Even after childhood, and the sea changes I experienced in my teen years, I still had the vestiges of this trait. I accepted crap. From other people and in general. I retained this belief that you could have one nice thing (which you should never actually use) and the rest had to be crummy. I allowed other people to short-shrift me. I kept quiet. I was uncertain how to self-indulge and when I did felt uneasy about it anyway. What was okay? What did I deserve?

I want to make clear that I’m not talking about negative self-indulgence. A whole lot of what people do in the name of “treating themselves well” is actually counter-productive. It’s things that harm them, whether in the short run or the long run. A person can be self-generous by treating themselves to a box of donuts or a gambling spree or a big shopping trip or a fourth beer but these are all “empty calories” that have a price. (If I may, this is usually promoted as The American Version of “Treating Yourself.”)

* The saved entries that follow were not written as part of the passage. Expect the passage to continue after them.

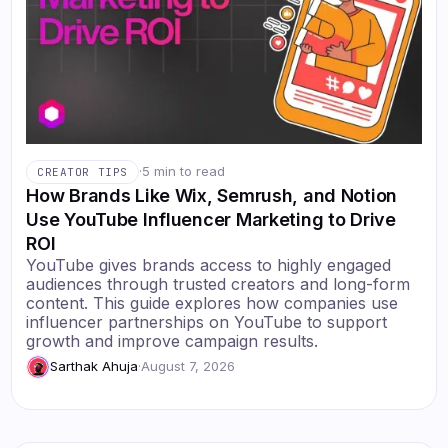
·
5 min to read
CREATOR TIPS
How Brands Like Wix, Semrush, and Notion
Use YouTube Influencer Marketing to Drive
ROI
YouTube gives brands access to highly engaged
audiences through trusted creators and long-form
content. This guide explores how companies use
influencer partnerships on YouTube to support
growth and improve campaign results.
Sarthak Ahuja
·
August 7, 2026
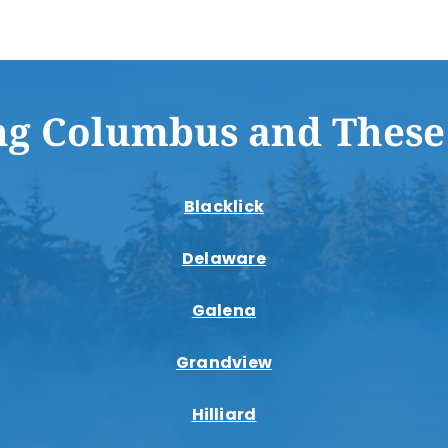
ng Columbus and These
Blacklick
Delaware
Galena
Grandview
Hilliard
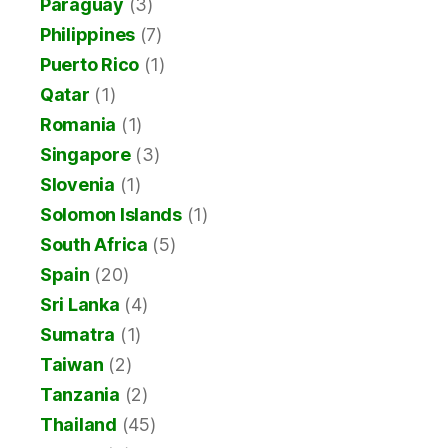
Paraguay
(3)
Philippines
(7)
Puerto Rico
(1)
Qatar
(1)
Romania
(1)
Singapore
(3)
Slovenia
(1)
Solomon Islands
(1)
South Africa
(5)
Spain
(20)
Sri Lanka
(4)
Sumatra
(1)
Taiwan
(2)
Tanzania
(2)
Thailand
(45)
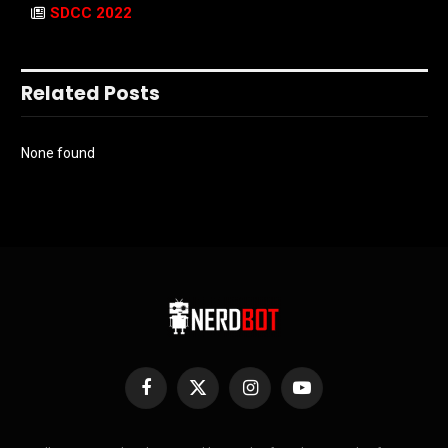
SDCC 2022
Related Posts
None found
Facebook
X
Instagram
YouTube
(Twitter)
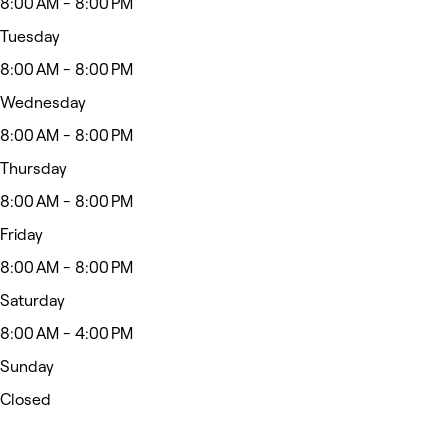
8:00 AM - 8:00 PM
Tuesday
8:00 AM - 8:00 PM
Wednesday
8:00 AM - 8:00 PM
Thursday
8:00 AM - 8:00 PM
Friday
8:00 AM - 8:00 PM
Saturday
8:00 AM - 4:00 PM
Sunday
Closed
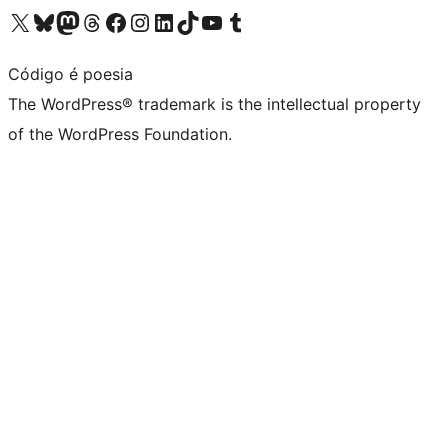
Visit our X (formerly Twitter) account
Visit our Bluesky account
Visit our Mastodon account
Visit our Threads account
Visit our Facebook page
Visit our Instagram account
Visit our LinkedIn account
Visit our TikTok account
Visit our YouTube channel
Visit our Tumblr account
Código é poesia
The WordPress® trademark is the intellectual property
of the WordPress Foundation.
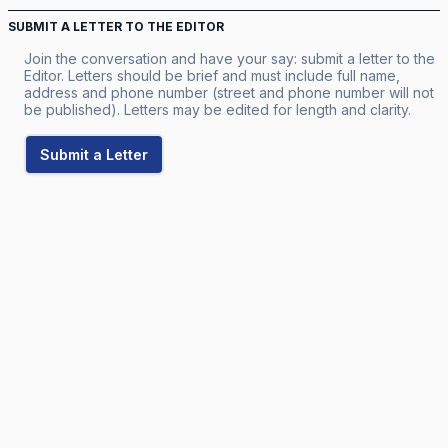
SUBMIT A LETTER TO THE EDITOR
Join the conversation and have your say: submit a letter to the
Editor. Letters should be brief and must include full name,
address and phone number (street and phone number will not
be published). Letters may be edited for length and clarity.
Submit a Letter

For a long time I waited for somebody else to come along and treat me the way I (secretly) wanted to be treated. Someone to be generous with me. And some people were. I’m not talking here about spending money per se, but about having generosity of spirit. But that’s not enough. (And the people I’m referencing weren’t necessarily good for me on whole or for the long haul let’s say.) It can’t come from elsewhere and change how you see and treat yourself. (No different from when another person wants a loved one to lose weight or stop using drugs or quit drinking. It may have some effect but somebody else’s desire or intentions alone will not significantly change how a person sees themselves or their behavior long-terrm. To Wit: I may have influenced how my mother acted sometimes but I don’t believe for a minute I ever altered how she thought about herself.)

It’s really here in middle age that I’ve made strides in this area. It’s taken this f-ing long. Sigh. I am aware of a tendency to be stingy with myself and I talk myself through it often. I certainly don’t see value in suffering and doing without in and of themselves. I am well aware suffering and lousy times come to you – why create more of them for no purpose? I don’t solve world hunger if don’t eat well. Wars don’t end if I buy myself several pairs of shoes at a yardsale (my thriftiness is a source of pride not stinginess!). Terrible things don’t happen when I am nice to myself.

I get now, unlike how I was indoctrinated, that it’s not an either/or proposition. That is, I’ve needed to shake the false belief that if I am good to myself, that is somehow wrong and I am neglecting other people (or not acknowledging all those who do with less and without, if only by suffering alongside them). In fact, I truly believe now you can’t be generous with other people until you are generous first with yourself. Otherwise the well runs dry. It’s all connected. I’ll leave it at that.